### Task to complete
Please retype the Ask A River God piece on packing word for word, from its title through its last sentence.

-------- Extract to read

Ask A River God: Thoughts On Packing
Got a burning question about rafting trips? A catalog can only cover so much, then it’s time to Ask A River God. Send us your questions, and we’ll put our guides and staff to the test!
Thanks for the opportunity to ask the guides (gods) a couple questions. My wife and I have a trip from Phantom Ranch to Whitmore Wash coming up at the end of July. I believe we’re ready as far as having all the items recommended on the packing list. My question is, as a guide what are some additional items have you seen travelers bring that made you say, “Wow, that was a great idea to bring?”
— Troy & Kathy Blair
Dear Troy & Kathy:
You’re going to have a ball. Show up in shorts, sneakers, sunhat and sunglasses, and the world will be your oar-ster. Don’t fret about what you’ll absolutely need or else. Once you’re down there, everything will drop away. I’ve even seen teenage girls forget about their cell phones.
O.A.R.S. has spent years putting together a great list of stuff. That said, some things you might never use (say, for example, your million-dollar Patagonia raincoat if there’s no rain on your trip). Some things might have been handy if we’d only known you like to crochet whilst listening to Beethoven running backwards.
What’s critical will be that you keep your eyes open, your spirit free, and your attitude ready to appreciate the most incredible place on the planet.

----------------
-------- Data listing

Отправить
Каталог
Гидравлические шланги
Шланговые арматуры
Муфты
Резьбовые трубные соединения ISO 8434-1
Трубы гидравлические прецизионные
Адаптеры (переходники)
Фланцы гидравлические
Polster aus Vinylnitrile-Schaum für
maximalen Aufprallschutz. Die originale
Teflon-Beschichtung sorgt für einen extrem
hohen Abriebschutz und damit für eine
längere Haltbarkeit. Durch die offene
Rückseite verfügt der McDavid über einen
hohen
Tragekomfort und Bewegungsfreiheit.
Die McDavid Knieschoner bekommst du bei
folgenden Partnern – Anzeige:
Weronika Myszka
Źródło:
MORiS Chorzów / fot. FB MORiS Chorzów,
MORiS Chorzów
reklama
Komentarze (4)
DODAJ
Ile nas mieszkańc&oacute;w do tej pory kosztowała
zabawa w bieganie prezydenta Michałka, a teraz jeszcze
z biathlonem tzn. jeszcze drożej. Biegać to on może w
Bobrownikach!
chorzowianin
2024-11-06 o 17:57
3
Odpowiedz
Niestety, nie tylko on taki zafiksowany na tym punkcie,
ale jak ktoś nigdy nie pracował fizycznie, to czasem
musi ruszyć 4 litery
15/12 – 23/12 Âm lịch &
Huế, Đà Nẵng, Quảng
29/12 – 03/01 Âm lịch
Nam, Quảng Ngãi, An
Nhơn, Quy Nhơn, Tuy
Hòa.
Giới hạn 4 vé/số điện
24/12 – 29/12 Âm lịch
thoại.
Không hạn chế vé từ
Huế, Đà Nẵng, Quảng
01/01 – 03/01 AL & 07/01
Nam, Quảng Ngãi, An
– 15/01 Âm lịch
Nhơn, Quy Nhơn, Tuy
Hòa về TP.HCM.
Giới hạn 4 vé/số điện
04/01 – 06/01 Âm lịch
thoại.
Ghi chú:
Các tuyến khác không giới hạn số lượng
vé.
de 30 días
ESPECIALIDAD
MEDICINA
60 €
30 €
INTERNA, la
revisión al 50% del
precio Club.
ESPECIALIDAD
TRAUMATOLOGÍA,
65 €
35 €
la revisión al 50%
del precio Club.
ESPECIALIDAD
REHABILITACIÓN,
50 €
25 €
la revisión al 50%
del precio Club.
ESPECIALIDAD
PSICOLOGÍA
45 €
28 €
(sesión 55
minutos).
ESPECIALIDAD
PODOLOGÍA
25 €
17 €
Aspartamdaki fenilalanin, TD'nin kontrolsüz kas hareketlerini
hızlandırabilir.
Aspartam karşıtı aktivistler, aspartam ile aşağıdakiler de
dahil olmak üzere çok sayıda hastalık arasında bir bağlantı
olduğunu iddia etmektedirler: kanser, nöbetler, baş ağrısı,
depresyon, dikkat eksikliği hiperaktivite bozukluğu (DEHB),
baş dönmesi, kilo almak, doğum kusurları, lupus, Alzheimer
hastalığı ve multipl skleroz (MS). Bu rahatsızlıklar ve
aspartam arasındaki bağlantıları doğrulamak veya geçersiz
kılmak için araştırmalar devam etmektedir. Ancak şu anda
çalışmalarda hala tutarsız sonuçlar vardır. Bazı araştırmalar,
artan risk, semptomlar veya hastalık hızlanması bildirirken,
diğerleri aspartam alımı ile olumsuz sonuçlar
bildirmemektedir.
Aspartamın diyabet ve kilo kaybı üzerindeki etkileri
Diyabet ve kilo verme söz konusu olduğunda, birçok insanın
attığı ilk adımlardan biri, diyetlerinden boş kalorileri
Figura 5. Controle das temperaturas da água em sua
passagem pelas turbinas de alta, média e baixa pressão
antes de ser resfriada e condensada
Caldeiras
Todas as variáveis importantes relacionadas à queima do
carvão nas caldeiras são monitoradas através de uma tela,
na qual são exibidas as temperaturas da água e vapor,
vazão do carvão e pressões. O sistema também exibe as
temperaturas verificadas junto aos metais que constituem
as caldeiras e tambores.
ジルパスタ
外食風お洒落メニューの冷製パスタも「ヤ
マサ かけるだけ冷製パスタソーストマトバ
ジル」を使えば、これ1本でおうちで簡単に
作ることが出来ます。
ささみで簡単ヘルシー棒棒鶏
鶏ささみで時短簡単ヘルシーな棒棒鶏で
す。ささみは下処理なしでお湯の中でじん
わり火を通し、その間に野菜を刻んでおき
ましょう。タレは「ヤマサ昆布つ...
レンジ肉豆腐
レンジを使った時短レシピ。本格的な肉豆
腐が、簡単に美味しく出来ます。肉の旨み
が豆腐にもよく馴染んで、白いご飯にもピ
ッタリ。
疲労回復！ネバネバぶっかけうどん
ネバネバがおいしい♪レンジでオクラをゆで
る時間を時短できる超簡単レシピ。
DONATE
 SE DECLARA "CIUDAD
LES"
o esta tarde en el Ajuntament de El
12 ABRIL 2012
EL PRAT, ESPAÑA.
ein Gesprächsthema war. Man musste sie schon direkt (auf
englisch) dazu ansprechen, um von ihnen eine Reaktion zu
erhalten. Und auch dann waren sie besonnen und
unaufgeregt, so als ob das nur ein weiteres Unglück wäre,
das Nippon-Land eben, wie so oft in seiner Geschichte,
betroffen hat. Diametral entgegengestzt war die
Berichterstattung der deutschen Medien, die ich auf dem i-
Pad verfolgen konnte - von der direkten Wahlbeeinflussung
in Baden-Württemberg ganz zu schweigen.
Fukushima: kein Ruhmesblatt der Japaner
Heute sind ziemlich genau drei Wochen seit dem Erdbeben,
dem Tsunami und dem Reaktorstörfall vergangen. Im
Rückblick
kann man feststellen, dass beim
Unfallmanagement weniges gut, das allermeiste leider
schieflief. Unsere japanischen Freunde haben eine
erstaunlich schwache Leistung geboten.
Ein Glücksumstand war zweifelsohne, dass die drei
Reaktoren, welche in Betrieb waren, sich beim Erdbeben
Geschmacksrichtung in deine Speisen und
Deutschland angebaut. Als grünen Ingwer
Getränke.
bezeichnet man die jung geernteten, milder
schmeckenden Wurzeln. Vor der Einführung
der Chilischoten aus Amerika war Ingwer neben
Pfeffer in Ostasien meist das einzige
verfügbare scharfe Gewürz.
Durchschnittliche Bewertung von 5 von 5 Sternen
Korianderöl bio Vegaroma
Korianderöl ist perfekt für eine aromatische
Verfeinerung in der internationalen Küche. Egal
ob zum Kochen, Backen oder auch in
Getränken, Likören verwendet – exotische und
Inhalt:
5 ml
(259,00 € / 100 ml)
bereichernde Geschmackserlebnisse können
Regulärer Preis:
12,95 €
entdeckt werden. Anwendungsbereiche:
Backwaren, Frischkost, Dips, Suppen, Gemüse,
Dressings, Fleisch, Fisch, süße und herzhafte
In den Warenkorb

----------------

### Task result
Ask A River God: Thoughts On Packing
Got a burning question about rafting trips? A catalog can only cover so much, then it’s time to Ask A River God. Send us your questions, and we’ll put our guides and staff to the test!
Thanks for the opportunity to ask the guides (gods) a couple questions. My wife and I have a trip from Phantom Ranch to Whitmore Wash coming up at the end of July. I believe we’re ready as far as having all the items recommended on the packing list. My question is, as a guide what are some additional items have you seen travelers bring that made you say, “Wow, that was a great idea to bring?”
— Troy & Kathy Blair
Dear Troy & Kathy:
You’re going to have a ball. Show up in shorts, sneakers, sunhat and sunglasses, and the world will be your oar-ster. Don’t fret about what you’ll absolutely need or else. Once you’re down there, everything will drop away. I’ve even seen teenage girls forget about their cell phones.
O.A.R.S. has spent years putting together a great list of stuff. That said, some things you might never use (say, for example, your million-dollar Patagonia raincoat if there’s no rain on your trip). Some things might have been handy if we’d only known you like to crochet whilst listening to Beethoven running backwards.
What’s critical will be that you keep your eyes open, your spirit free, and your attitude ready to appreciate the most incredible place on the planet.